Kantorin Ejnat (Annette) Willing und Uwe Cornelius Lengen gaben einen tiefen Einblick in die Geschichte des Gebäudes und in das Leben und die religiösen Riten ihrer kleinen Gemeinschaft, die derzeit aus 20 Familien besteht.
„Wir sind eine offene, egalitäre Gemeinde“, betonte Ejnat Willing. Frauen und Männer seien in jeder Beziehung gleichberechtigt, auch Frauen seien nach entsprechender Ausbildung zur Schriftlesung zugelassen und könnten die Gebete anleiten. Zur Offenheit gehöre auch der interreligiöse Austausch mit Muslimen und Christen, erklärte Ejnat Willing.
Aus der Gruppe des AKHD gab es viele Fragen, etwa nach der Aufnahme in die jüdische Gemeinschaft, der Trauer- und Bestattungskultur und der Kippa. Wenn die Mutter jüdisch ist, sind es die Kinder automatisch auch, wenn der Vater jüdisch ist, müssen die Kinder erst ein Aufnahmeprocedere durchlaufen, erklärte die Kantorin. Wer völlig ohne jüdischen Hintergrund ist, müsse sich umfangreich auf den Übertritt zum Judentum vorbereiten und die Beweggründe für sich und vor der Gemeinde klären.
In der jüdischen Begräbniskultur gehöre es zur Pflicht der Gemeinde, den Verstorbenen möglichst schnell und soll vollständig wie möglich in den Schöpfungskreislauf zurückzubringen. Deshalb werde der Tote innerhalb kurzer Zeit beerdigt.
Die leibliche Auferstehung sei kein Glaubenssatz, sagte Ejnat Willing. Das Judentum lege sich nicht fest, was in der jenseitigen Welt passiere. Das Leben im Hier und Jetzt stünden im Vordergrund. Die Kippa kann auch von verheirateten Frauen getragen werden. Das Tragen dieser Kopfbedeckung sei eher eine Tradition als ein Gebot.

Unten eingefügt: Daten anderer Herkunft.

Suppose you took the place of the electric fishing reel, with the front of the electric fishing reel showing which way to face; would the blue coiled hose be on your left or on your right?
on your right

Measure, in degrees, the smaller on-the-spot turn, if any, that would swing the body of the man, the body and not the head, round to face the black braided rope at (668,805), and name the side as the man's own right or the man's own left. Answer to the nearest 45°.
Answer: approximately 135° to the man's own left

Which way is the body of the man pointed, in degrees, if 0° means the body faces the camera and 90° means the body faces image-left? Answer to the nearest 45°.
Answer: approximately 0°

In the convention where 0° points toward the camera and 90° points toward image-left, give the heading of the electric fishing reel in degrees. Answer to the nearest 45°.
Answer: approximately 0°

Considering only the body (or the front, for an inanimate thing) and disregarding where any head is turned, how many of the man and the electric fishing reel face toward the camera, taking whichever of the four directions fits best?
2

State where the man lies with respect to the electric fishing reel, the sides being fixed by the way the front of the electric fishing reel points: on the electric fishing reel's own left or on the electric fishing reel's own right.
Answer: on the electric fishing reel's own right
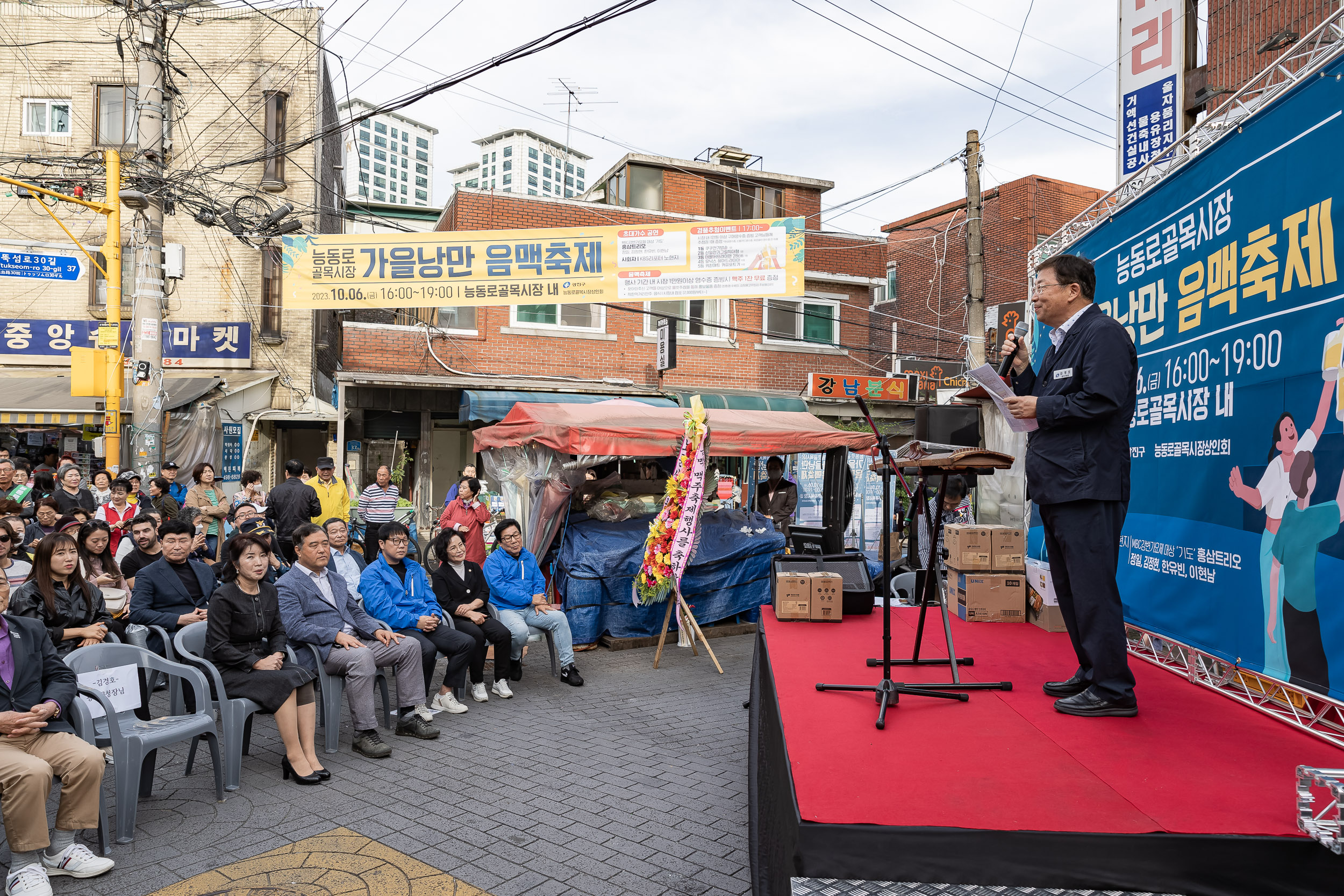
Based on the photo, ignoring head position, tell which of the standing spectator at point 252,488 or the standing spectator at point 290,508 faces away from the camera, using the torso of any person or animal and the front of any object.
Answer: the standing spectator at point 290,508

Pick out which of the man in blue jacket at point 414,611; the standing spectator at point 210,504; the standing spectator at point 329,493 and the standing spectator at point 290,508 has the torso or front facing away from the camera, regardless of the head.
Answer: the standing spectator at point 290,508

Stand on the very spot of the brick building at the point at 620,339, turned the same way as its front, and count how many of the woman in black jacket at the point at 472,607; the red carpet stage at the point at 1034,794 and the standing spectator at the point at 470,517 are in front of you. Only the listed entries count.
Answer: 3

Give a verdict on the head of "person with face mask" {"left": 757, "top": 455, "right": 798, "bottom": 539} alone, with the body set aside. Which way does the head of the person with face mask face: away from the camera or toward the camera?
toward the camera

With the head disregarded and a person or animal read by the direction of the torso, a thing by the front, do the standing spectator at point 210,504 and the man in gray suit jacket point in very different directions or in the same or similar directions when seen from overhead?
same or similar directions

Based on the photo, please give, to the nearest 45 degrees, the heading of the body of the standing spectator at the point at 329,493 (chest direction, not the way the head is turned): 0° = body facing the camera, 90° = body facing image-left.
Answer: approximately 0°

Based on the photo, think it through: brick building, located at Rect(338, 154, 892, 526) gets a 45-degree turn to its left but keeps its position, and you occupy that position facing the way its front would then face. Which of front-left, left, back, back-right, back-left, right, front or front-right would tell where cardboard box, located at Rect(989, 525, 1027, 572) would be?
front-right

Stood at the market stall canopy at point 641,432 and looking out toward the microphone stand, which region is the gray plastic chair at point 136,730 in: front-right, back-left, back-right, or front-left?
front-right

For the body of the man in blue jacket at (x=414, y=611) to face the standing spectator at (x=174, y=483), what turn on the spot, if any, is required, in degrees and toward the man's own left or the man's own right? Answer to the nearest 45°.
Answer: approximately 180°

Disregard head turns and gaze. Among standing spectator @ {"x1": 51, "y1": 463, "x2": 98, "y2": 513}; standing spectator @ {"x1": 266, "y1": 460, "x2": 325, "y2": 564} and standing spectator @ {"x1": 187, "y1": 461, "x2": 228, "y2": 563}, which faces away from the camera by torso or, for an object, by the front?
standing spectator @ {"x1": 266, "y1": 460, "x2": 325, "y2": 564}

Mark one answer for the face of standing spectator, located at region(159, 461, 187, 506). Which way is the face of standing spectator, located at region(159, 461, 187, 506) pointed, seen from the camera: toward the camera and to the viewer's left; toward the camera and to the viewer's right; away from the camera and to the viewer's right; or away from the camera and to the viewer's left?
toward the camera and to the viewer's right

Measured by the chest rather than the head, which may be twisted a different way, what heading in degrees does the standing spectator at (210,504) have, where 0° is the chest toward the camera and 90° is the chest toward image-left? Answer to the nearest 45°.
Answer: approximately 315°

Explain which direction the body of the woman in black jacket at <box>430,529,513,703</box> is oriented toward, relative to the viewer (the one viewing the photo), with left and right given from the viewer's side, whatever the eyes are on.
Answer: facing the viewer and to the right of the viewer

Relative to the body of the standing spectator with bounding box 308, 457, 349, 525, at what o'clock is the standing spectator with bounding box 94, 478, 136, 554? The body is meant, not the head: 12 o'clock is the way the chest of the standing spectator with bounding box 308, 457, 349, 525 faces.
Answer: the standing spectator with bounding box 94, 478, 136, 554 is roughly at 2 o'clock from the standing spectator with bounding box 308, 457, 349, 525.

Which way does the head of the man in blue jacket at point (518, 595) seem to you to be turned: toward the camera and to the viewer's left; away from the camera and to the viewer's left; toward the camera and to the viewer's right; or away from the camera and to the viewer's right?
toward the camera and to the viewer's right

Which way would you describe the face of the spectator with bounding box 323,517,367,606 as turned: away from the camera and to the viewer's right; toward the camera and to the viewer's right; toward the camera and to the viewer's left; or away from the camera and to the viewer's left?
toward the camera and to the viewer's right

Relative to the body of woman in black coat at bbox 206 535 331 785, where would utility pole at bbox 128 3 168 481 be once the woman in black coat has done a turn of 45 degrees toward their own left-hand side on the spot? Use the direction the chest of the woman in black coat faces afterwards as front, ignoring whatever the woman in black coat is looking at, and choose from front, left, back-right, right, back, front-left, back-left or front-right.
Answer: left

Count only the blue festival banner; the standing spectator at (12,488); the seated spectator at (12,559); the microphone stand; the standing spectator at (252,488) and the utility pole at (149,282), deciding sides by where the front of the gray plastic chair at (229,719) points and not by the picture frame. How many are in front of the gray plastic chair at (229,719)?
2

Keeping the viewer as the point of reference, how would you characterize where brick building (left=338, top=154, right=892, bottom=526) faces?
facing the viewer

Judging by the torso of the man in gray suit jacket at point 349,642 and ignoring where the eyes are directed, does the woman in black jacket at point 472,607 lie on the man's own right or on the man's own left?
on the man's own left
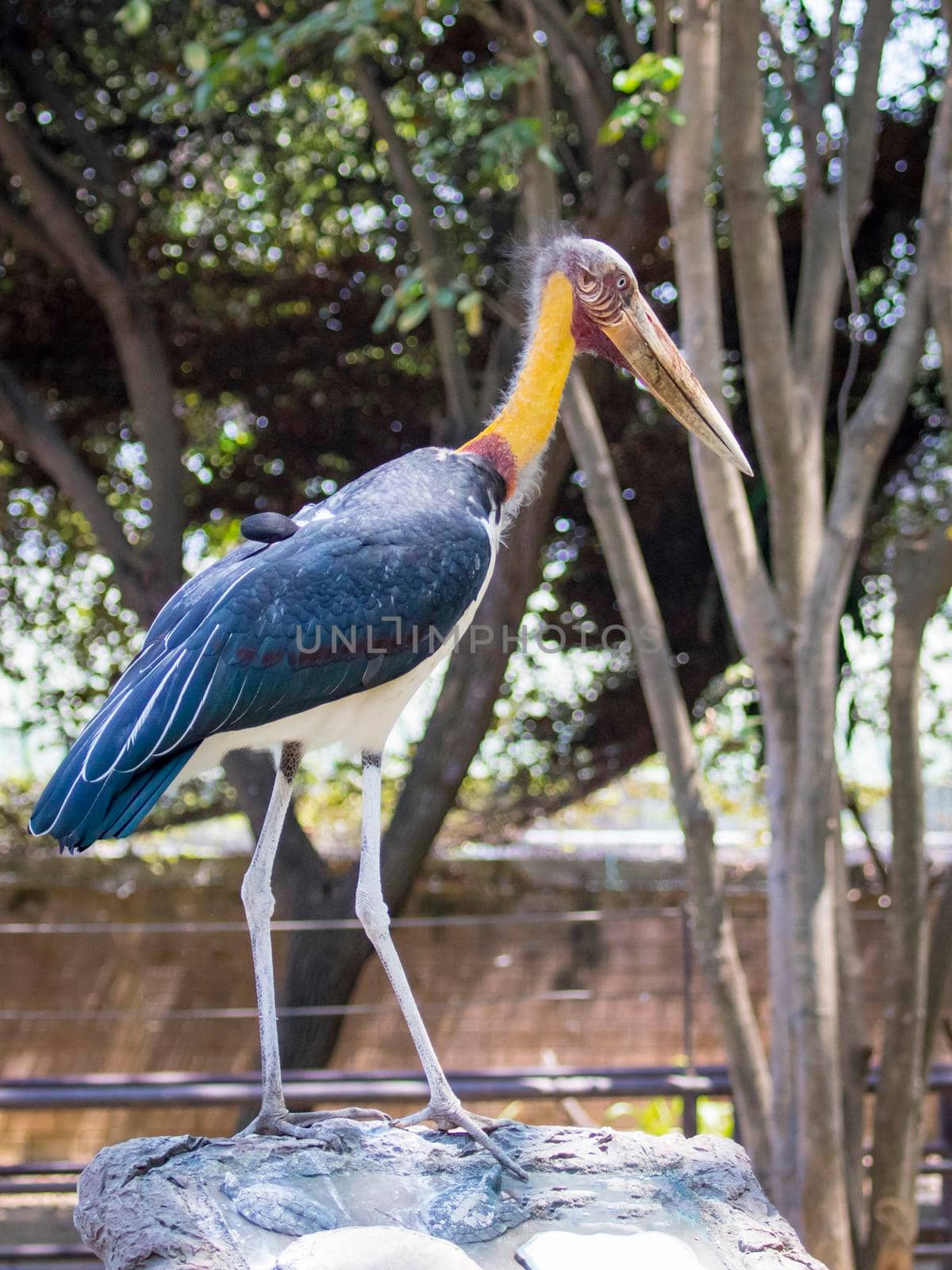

Zum Ende des Besuchs öffnete Ejnat Willing den schönen neuen Tora-Schrein und erläuterte anhand einer 150 Jahre alten Tora die Schriftlesung. Über einen Zeitraum von einem Jahr werden die fünf Bücher Mose - in Abschnitte geteilt - wöchentlich in der Synagoge gelesen.
Auffällig in der Felsberger Synagoge ist auch der blaue Sternenhimmel an der Decke mit einer beleuchteten Sonnenscheibe. Sie symbolisiert, dass die Menschen zwischen Himmel und Erde stehen und die Menschen im Diesseits Raum und Zeit haben, um daraus das Beste zu machen.
Schon von außen beeindruckt die Synagoge, die 1847 im neuromanischen Stil erbaut wurde. Sie wurde wie andere Synagogen von den Nationalsozialisten geschändet, aber glücklicherweise nicht angezündet. In den Jahren nach dem Zweiten Weltkrieg wurde das Gebäude zweckentfremdet und vorübergehend sogar als Gaststätte genutzt.
Uwe Cornelius Lengen gab den Anstoß, das Bethaus wieder nach seiner traditionellen Bestimmung zu nutzen. 2013 gründete er gemeinsam mit dem Ehepaar Annette und Christopher Willing einen Verein zur Rettung der Synagoge.
Architekt Christopher Willing entwickelte die Pläne, und mit Hilfe von Zuschüssen und Spenden gelang es, der Synagoge wieder zu früherem Glanz zu verhelfen. Die Kosten betrugen 1,3 Millionen Euro. Im November 2022 wurde die Synagoge feierlich wieder eingeweiht.
Zur gegenwärtigen Realität gehören aber auch Überwachungskameras und eine Sicherheitsschleuse durch die Besucher eingelassen werden. Mit Polizei und Staatsschutz steht die Gemeinde in Kontakt, vor allem bei Veranstaltungen. Übergriffe hat es bisher nicht gegeben.